Records for this task
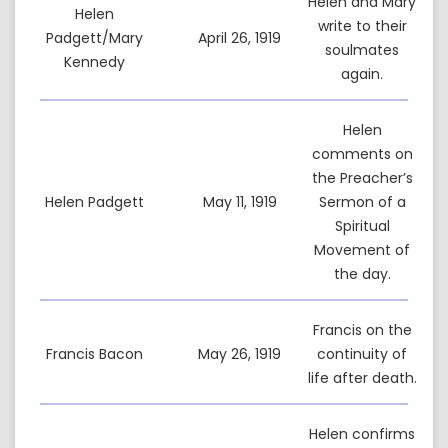
Helen and Mary
Helen
write to their
Padgett/Mary
April 26, 1919
soulmates
Kennedy
again.
Helen
comments on
the Preacher’s
Helen Padgett
May 11, 1919
Sermon of a
Spiritual
Movement of
the day.
Francis on the
Francis Bacon
May 26, 1919
continuity of
life after death.
Helen confirms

Work instruction
Here the answer is the exact run of lines above, from the line with "Sermon of a" down to the last, and nothing else.

Answer for this exercise
Sermon of a
Spiritual
Movement of
the day.
Francis on the
Francis Bacon
May 26, 1919
continuity of
life after death.
Helen confirms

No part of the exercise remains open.